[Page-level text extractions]

---

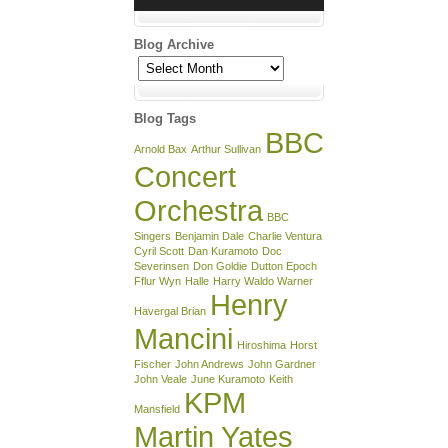
Blog Archive
Blog
Archive
Blog Tags
BBC
Arnold Bax
Arthur Sullivan
Concert
Orchestra
BBC
Singers
Benjamin Dale
Charlie Ventura
Cyril Scott
Dan Kuramoto
Doc
Severinsen
Don Goldie
Dutton Epoch
Fflur Wyn
Halle
Harry Waldo Warner
Henry
Havergal Brian
Mancini
Hiroshima
Horst
Fischer
John Andrews
John Gardner
John Veale
June Kuramoto
Keith
KPM
Mansfield
Martin Yates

---

Give the lines exactly, from the first line of the entries to the line with "John Andrews", both ends included. Skip the pictures.

REPLY:
Blog Archive
Blog
Archive
Blog Tags
BBC
Arnold Bax
Arthur Sullivan
Concert
Orchestra
BBC
Singers
Benjamin Dale
Charlie Ventura
Cyril Scott
Dan Kuramoto
Doc
Severinsen
Don Goldie
Dutton Epoch
Fflur Wyn
Halle
Harry Waldo Warner
Henry
Havergal Brian
Mancini
Hiroshima
Horst
Fischer
John Andrews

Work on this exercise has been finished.